** Opening Supplied passage block **

Regexp help.

Discussion in 'Perl Misc' started by Cab, Jun 2, 2006.

  1. Cab

    Cab Guest

    Hi all.

    I'm trying to set up a script to strip out URL's from the body of a
    Usenet post.

    Any clues please? I have some expressions that I'm using, but they're
    very long winded and inefficient, as seen below. At the moment, I've
    done this in bash, but want to eventually set up a perl script to do
    this.

    So far I've got this small script that will remove URLs that start at
    the beginning of a line, into a file. This is the easy part (Note, I
    know this is messy, but this is still a dev script, at the moment).

    ---
    echo remove spaces from the start of lines
    sed 's/^ *//g' sorted_file > 1

    echo Remove all '>' from a file.
    sed '/>/d' 1 > 2

    echo uniq the file
    uniq 2 > 3


    echo Move all lines beginning with http or www into another file
    sed -n '/^http/p' 3 > 4
    sed -n '/^www/p' 3 >> 4

    echo Remove all junk on lines from "space" to EOL
    sed '/ .*$/d' 4 > 4.1

    echo uniq the file
    uniq 4.1 > 4.2

    echo So far, I've got a file with all www and http only.
    mv 4.2 http_and_www_only
    ---

    Once I've stripped these lines (easy enough), I have a file that
    remains like this:

    ----
    And the URL is:
    Anton, try reading: url:http://ukrm.net/faq/UKRMsCBT.html
    Anyone got any experience with http://www.girlsbike2.com/ ? SWMBO needs
    Anyone still got the url of the pages about the woman who keeps going
    Are available on: http://www.spete.net/ukrm/sedan06/index.html
    are July 6-8. The reason being "Power Big Meet",
    http://www.bigmeet.com/ ,
    Are you sure? http://www.usgpru.net/
    a scout around www.nslu2-linux.org - and perhaps there isn't any easier
    asked where the sinks were and if you could plug curling tongs into the
    ----

    The result I want is a list like the following:

    http://ukrm.net/faq/UKRMsCBT.html
    http://www.girlsbike2.com/
    http://www.spete.net/ukrm/sedan06/index.html
    http://www.bigmeet.com/
    http://www.usgpru.net/
    www.nslu2-linux.org

    Can anyone give me some clues or pointers to websites where I can go
    into this in more detail please?
    --
    Cab
    Cab, Jun 2, 2006
    #1
    1. Advertising

  2. Cab

    Mirco Wahab Guest

    Thus spoke Cab (on 2006-06-02 15:57):

    > I'm trying to set up a script to strip out URL's from the body of a
    > Usenet post.
    > The result I want is a list like the following:
    >
    > http://ukrm.net/faq/UKRMsCBT.html
    > http://www.girlsbike2.com/
    > http://www.spete.net/ukrm/sedan06/index.html
    > http://www.bigmeet.com/
    > http://www.usgpru.net/
    > www.nslu2-linux.org


    The following prints all links
    (starting w/http or www) from $text

    use:
    $> perl dumplinks.pl < text.txt

    #!/usr/bin/perl
    use strict;
    use warnings;

    my $data = do {local $/; <> };
    print "$1\n" while $data =~ /(\b(http|www)\S+)/g;

    # or:
    # while (<>) {
    # print "$1\n" while /(\b(http|www)\S+)/g;
    # }


    Of course, this can be done by an one-liner ;-)

** Closing Supplied passage block **
** Opening Source information block **

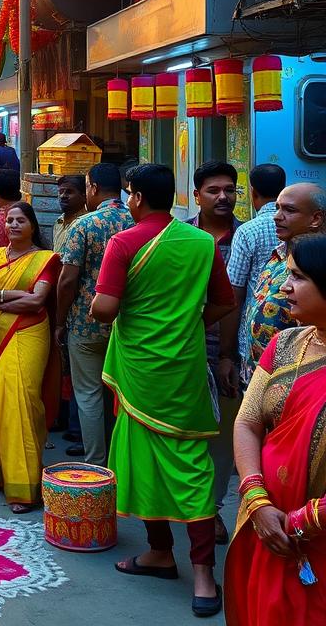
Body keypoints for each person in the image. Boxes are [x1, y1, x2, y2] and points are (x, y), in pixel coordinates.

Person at [91, 163, 235, 618]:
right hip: (186, 367)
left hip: (139, 369)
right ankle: (192, 569)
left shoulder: (124, 242)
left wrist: (104, 308)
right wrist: (185, 325)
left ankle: (171, 557)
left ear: (134, 197)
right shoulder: (201, 243)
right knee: (188, 464)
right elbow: (223, 302)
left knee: (149, 461)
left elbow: (105, 308)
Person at [224, 234, 326, 626]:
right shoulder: (285, 344)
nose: (285, 287)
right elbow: (248, 422)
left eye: (298, 277)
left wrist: (302, 522)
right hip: (265, 524)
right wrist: (257, 500)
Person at [0, 202, 60, 509]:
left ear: (33, 225)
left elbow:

** Closing Source information block **

■ What is needed: Carry on the forum thread about pulling URLs out of a Usenet post with Perl, starting right after its final sentence.

■ Exercise response:
    Regards

    Mirco
    Mirco Wahab, Jun 2, 2006
    #2
    1. Advertising

  3. Cab

    Dr.Ruud Guest

    Cab schreef:

    > Subject: Regexp help.


    Please go and read the Posting Guidelines.

    --
    Affijn, Ruud

    "Gewoon is een tijger."
    Dr.Ruud, Jun 2, 2006
    #3
  4. Cab

    Paul Lalli Guest

    Cab wrote:
    > I'm trying to set up a script to strip out URL's from the body of a
    > Usenet post.


    <snip bash script>

    > Can anyone give me some clues or pointers to websites where I can go
    > into this in more detail please?


    open the original file for reading
    open two files for writing - one for the modified file, one for the
    list of URLs
    loop through each line of the original file
    Search for a URI, using Regexp::Common::URI. Replace it with nothing,
    and be sure to capture the URI.
    print the modified line to the modified file
    print the captured URI to the URI file.

    Documentation to help you in this goal:
    open a file: perldoc -f open
    Looping: perldoc perlsyn
    Reading a line from a file: perldoc -f readline
    Using search-and-replace: perldoc perlop, perldoc perlretut
    Regexp::Common::URI:
    http://search.cpan.org/~abigail/Regexp-Common-2.120/lib/Regexp/Common/URI.pm
    printing to a file: perldoc -f print

    Once you have made your *perl* attempt, if it doesn't work the way you
    want, feel free to post it here to seek assistance. In the mean time,
    be sure to read the posting guidelines for this group. They are posted
    here twice a week.

    Paul Lalli
    Paul Lalli, Jun 2, 2006
    #4
  5. Cab

    Xicheng Jia Guest

    Cab wrote:
    > Hi all.
    >
    > I'm trying to set up a script to strip out URL's from the body of a
    > Usenet post.
    >
    > Any clues please? I have some expressions that I'm using, but they're
    > very long winded and inefficient, as seen below. At the moment, I've
    > done this in bash, but want to eventually set up a perl script to do
    > this.
    >
    > So far I've got this small script that will remove URLs that start at
    > the beginning of a line, into a file. This is the easy part (Note, I
    > know this is messy, but this is still a dev script, at the moment).
    >
    > ---
    > echo remove spaces from the start of lines
    > sed 's/^ *//g' sorted_file > 1
    >
    > echo Remove all '>' from a file.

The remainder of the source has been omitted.